95. Song Nos. 1,167 and 1,168: “Bloodshot,” Jack’s Mannequin
The Ghost Overground – EP, 2008; The Glass Passenger, 2008
Like a probably telling amount of many other bands, there is something inherently melancholy about Jack’s Mannequin/any post-Something Corporate Andrew McMahon project (for all of which Jack’s Mannequin will serve as a succinct stand-in here), no matter how much they and he can earnestly rock out, deliver some dazzlingly warm lyrics and produce so many songs that sound like personal anthems.
While some of that unshakably lingering sadness is purely personal — and it’s definitely a contributing factor here, too — I think this is one of those times when external forces become intrinsically intertwined with the art, too.

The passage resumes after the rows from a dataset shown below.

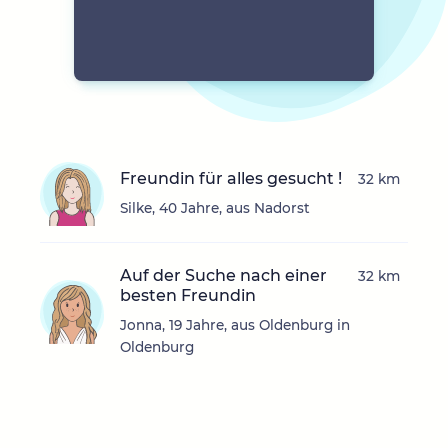
Freundin für alles gesucht !
32 km
Silke, 40 Jahre, aus Nadorst
Auf der Suche nach einer
32 km
besten Freundin
Jonna, 19 Jahre, aus Oldenburg in
Oldenburg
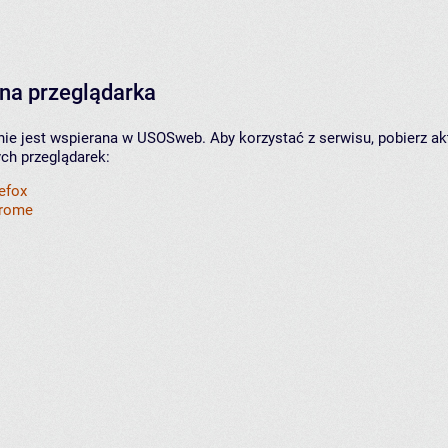
na przeglądarka
nie jest wspierana w USOSweb. Aby korzystać z serwisu, pobierz ak
ych przeglądarek:
refox
hrome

I don’t know if it’s my own projection or transference or whatever, or if it’s McMahon’s symbolically mature shift from an emo/pop-punk band to a solo artist, but even with the creation of Everything in Transit (the earliest of the bunch, and the first album from the side-project-cum-solo-act Jack’s Mannequin) predating McMahon’s diagnosis of and battle with leukemia, everything after Something Corporate sounds so much more significant and sung from the highest highs and wailed from the lowest lows than your standard heartbroken/pining/recklessly smitten emo and genre-adjacent fare. Sure, matters of the heart make great lyrical fodder and I think those feelings account for most of the music I love, but there’s just something more significant and immediate and raw when matters of life and death and next-level adult issues invite themselves to the party. And I think Jack’s Mannequin navigates that labyrinth of lived-in lows and their accompanying unassailable optimism (or at least peaceful acceptance) better than most.
Still, there are traces of youthful angst meandering through the ntirety of McMahon’s oeuvre, and especially the refrain of “Bloodshot” is all the most relatable for it, resonating as it does with the overwrought feelings of my more self-obsessed past and eternally, existentially exhausted present.

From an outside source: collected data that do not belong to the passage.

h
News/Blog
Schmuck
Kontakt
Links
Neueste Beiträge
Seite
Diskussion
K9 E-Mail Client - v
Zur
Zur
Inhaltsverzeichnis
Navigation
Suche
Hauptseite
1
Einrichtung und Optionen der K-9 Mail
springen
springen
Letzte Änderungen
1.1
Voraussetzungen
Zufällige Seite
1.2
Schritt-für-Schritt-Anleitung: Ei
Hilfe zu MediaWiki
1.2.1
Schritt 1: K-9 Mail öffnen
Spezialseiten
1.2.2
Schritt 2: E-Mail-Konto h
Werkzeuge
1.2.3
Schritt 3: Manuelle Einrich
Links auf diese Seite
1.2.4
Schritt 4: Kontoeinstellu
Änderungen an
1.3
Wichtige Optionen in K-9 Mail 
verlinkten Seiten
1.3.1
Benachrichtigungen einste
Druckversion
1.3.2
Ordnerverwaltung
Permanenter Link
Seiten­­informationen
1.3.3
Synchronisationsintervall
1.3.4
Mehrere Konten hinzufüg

This song is exactly why I love basically any music McMahon makes, particularly the way it deals with incredibly adult hardships — feeling left behind by a world you’re not really a part of but having to play along to at least tread water; the very specific pains of a veteran’s PTSD; clawing ever upward despite the discouraging pinhole of hope that never seems to get any bigger but is, at least, inarguably always there — by breaking them down into their most tangible, basic elements to unearth their poignant relatability. Even without a line like “Every day she begins she’s always one day behind” being my heart’s familiar, there is so much to discover about oneself and the people sharing this world with us in the songs McMahon releases into the world, starting without how beautifully his lyrics and music come together to tell the whole story, a lingering meditation on how music at its best and most deftly crafted can be an effectively understated narrative vessel in its own right, emphasizing and contrasting the words in a novel take on implied resolutions and the power of showing rather than telling.

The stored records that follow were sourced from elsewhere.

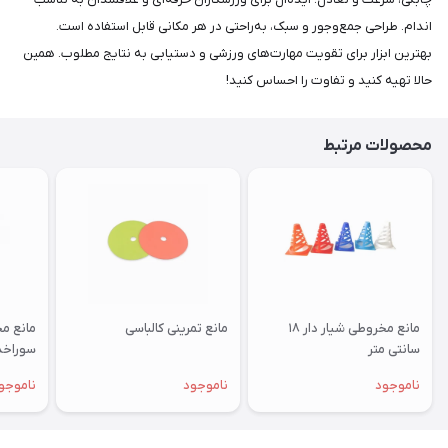
اندام. طراحی جمع‌وجور و سبک، به‌راحتی در هر مکانی قابل‌ استفاده است.
بهترین ابزار برای تقویت مهارت‌های ورزشی و دستیابی به نتایج مطلوب. همین
حالا تهیه کنید و تفاوت را احساس کنید!
محصولات مرتبط
مانع مخروطی شیار دار ۱۸
مانع تمرینی کالباسی
سانتی متر
سوراخد
ناموجود
ناموجود
ناموجو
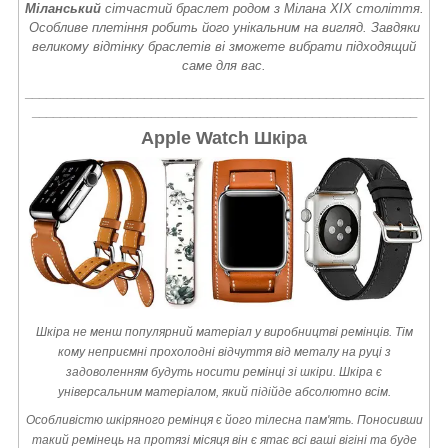
Міланський
сітчастий браслет родом з Мілана XIX століття.
Особливе плетіння робить його унікальним на вигляд. Завдяки
великому відтінку браслетів ві зможете вибрати підходящий
саме для вас.
_________________________________________________________
_______________________________________________________
Apple Watch Шкіра
Шкіра не менш популярний матеріал у виробництві ремінців. Тім
кому неприємні прохолодні відчуття від металу на руці з
задоволенням будуть носити ремінці зі шкіри. Шкіра є
універсальним матеріалом, який підійде абсолютно всім.
Особливістю шкіряного ремінця є його тілесна пам'ять. Поносивши
такий ремінець на протязі місяця він є ятає всі ваші вігіні та буде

There’s still that intrinsic sadness, though, which is in part rooted in how much Jack’s Mannequin sounds like California and how California largely feels like loneliness. I’ve been lonely in a lot of places, but a place as warm and as inviting as the West Coast’s shoreline is one of those locales where the jarring contrast between the state of the state and the state of my emotions gives a physical weight to the highs and lows of Andrew McMahon’s well-timed time capsule that is the first solo project of his I fell in love with even when it felt like my world was falling apart. But that’s a story better suited to Everything in Transit and that song with the best-ever use of my name in it.